• _PROMPT_
Please convert the text lines of all these rows into a JSON list of strings, one string per line, and leave out blank lines. Keep the pictures out of the answer.

• _INFORMATION SUPPLIED_
==================================================
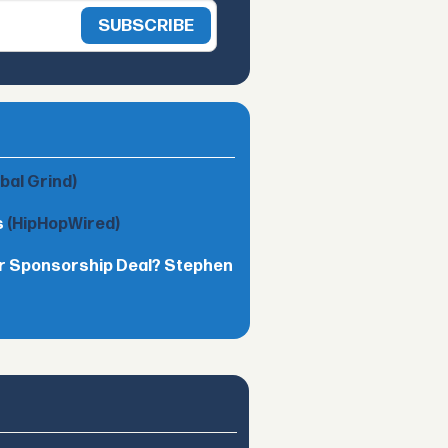
obal Grind)
s
(HipHopWired)
lar Sponsorship Deal? Stephen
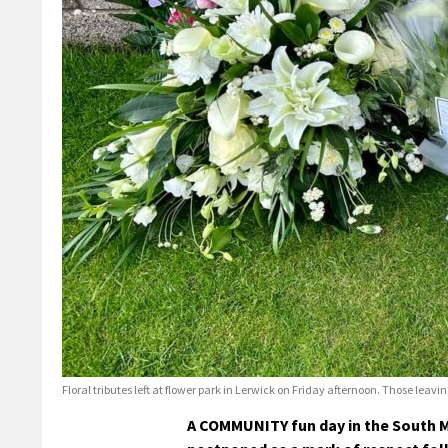
Floral tributes left at flower park in Lerwick on Friday afternoon. Those lea
A COMMUNITY fun day in the South M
==================================================
• _TASK SOLUTION_
[
  "obal Grind)",
  "s",
  "(HipHopWired)",
  "lar Sponsorship Deal? Stephen",
  "Floral tributes left at flower park in Lerwick on Friday afternoon. Those lea",
  "A COMMUNITY fun day in the South M"
]